:: Given records
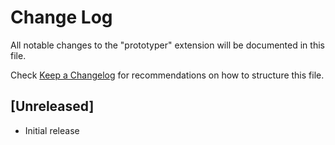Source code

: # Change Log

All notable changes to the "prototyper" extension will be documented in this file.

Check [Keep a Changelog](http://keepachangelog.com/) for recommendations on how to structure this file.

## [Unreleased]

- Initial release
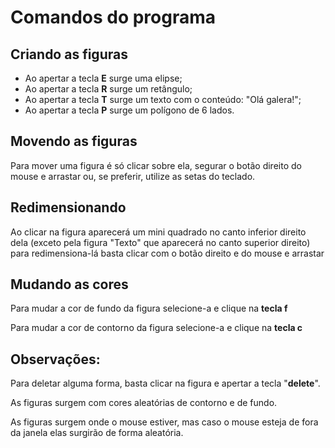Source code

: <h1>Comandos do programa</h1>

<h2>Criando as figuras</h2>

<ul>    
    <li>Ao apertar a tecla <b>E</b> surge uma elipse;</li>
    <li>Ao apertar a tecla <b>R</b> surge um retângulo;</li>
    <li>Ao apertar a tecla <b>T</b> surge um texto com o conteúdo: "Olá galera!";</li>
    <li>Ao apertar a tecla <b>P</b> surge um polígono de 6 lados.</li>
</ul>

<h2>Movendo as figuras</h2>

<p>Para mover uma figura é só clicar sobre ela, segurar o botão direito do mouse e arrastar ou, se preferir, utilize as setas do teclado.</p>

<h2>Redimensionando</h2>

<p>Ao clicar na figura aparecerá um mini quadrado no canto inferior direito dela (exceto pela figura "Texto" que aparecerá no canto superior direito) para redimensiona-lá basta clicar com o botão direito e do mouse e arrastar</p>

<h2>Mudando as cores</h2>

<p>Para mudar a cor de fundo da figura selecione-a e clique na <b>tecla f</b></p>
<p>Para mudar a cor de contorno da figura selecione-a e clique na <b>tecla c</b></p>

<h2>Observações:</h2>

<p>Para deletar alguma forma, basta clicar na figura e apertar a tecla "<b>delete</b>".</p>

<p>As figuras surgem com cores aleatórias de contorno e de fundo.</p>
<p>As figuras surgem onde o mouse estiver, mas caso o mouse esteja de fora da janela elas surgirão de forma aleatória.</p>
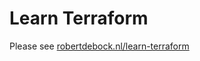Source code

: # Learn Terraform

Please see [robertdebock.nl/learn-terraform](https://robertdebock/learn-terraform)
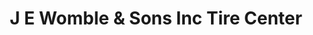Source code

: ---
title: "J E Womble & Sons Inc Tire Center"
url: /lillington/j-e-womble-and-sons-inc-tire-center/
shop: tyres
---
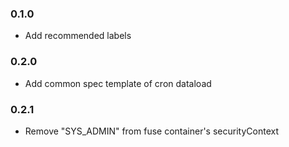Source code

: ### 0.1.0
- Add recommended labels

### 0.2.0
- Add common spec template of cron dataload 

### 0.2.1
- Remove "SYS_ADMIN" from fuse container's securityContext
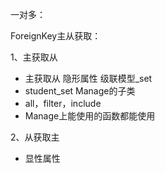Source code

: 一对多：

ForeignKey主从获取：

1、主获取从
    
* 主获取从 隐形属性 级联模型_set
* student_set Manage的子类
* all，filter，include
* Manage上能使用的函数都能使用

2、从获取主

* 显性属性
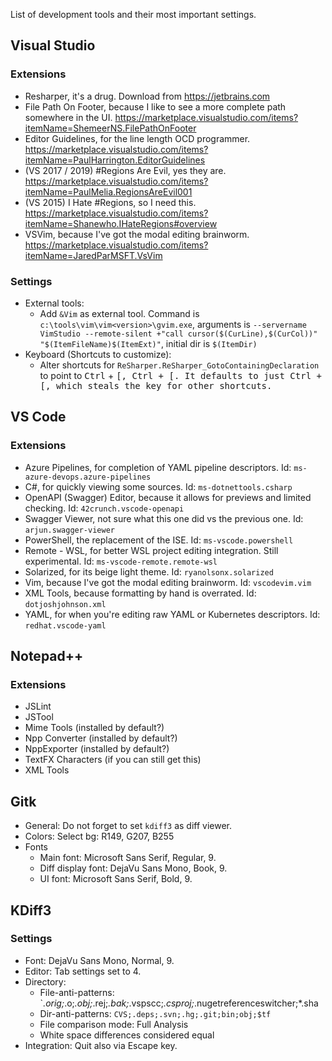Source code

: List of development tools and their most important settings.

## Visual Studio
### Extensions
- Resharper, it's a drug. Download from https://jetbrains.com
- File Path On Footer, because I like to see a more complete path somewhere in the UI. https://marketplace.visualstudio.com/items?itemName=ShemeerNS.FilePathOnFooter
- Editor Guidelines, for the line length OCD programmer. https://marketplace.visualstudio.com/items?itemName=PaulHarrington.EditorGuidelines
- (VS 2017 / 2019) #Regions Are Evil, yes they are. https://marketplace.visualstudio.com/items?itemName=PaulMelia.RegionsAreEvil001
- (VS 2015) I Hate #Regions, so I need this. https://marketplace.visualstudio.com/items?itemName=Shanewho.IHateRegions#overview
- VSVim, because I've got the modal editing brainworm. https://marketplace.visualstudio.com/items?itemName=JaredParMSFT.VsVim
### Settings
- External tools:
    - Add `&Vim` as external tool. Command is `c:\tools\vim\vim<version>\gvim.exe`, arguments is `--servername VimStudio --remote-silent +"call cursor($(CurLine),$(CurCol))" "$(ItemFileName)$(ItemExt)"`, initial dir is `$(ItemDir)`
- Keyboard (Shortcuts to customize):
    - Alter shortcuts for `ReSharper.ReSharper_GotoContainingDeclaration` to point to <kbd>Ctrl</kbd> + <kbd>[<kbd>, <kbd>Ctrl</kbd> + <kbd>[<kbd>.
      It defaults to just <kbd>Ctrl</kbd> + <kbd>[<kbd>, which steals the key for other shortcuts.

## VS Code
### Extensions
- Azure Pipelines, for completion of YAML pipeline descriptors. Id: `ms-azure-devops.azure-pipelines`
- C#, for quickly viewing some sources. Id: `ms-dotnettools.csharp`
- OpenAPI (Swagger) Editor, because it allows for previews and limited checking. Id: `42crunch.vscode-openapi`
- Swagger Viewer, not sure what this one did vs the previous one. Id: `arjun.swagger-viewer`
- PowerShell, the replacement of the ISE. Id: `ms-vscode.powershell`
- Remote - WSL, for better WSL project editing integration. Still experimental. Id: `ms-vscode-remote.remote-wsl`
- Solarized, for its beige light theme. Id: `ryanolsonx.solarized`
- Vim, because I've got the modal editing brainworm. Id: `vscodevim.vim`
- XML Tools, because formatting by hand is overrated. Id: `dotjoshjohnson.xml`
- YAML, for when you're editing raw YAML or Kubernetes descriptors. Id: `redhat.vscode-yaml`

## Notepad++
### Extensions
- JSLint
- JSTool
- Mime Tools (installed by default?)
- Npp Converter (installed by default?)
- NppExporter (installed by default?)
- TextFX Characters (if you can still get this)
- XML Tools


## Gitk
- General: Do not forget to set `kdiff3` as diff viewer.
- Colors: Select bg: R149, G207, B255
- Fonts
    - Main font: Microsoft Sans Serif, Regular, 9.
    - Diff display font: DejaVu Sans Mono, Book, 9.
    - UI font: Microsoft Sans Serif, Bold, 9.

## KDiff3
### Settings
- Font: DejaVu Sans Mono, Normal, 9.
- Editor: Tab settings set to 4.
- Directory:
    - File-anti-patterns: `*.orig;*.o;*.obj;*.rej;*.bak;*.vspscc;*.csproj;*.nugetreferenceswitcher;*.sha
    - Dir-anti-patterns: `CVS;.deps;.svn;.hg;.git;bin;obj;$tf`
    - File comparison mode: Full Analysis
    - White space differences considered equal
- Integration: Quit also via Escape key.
::::
[Task objective]
Put the lines starting with the line containing "<p>Para mover uma" and going on through the line containing "<h2>Observações:</h2>" into a numbered list, leaving out blank lines.

[Response to the task]
1. <p>Para mover uma figura é só clicar sobre ela, segurar o botão direito do mouse e arrastar ou, se preferir, utilize as setas do teclado.</p>
2. <h2>Redimensionando</h2>
3. <p>Ao clicar na figura aparecerá um mini quadrado no canto inferior direito dela (exceto pela figura "Texto" que aparecerá no canto superior direito) para redimensiona-lá basta clicar com o botão direito e do mouse e arrastar</p>
4. <h2>Mudando as cores</h2>
5. <p>Para mudar a cor de fundo da figura selecione-a e clique na <b>tecla f</b></p>
6. <p>Para mudar a cor de contorno da figura selecione-a e clique na <b>tecla c</b></p>
7. <h2>Observações:</h2>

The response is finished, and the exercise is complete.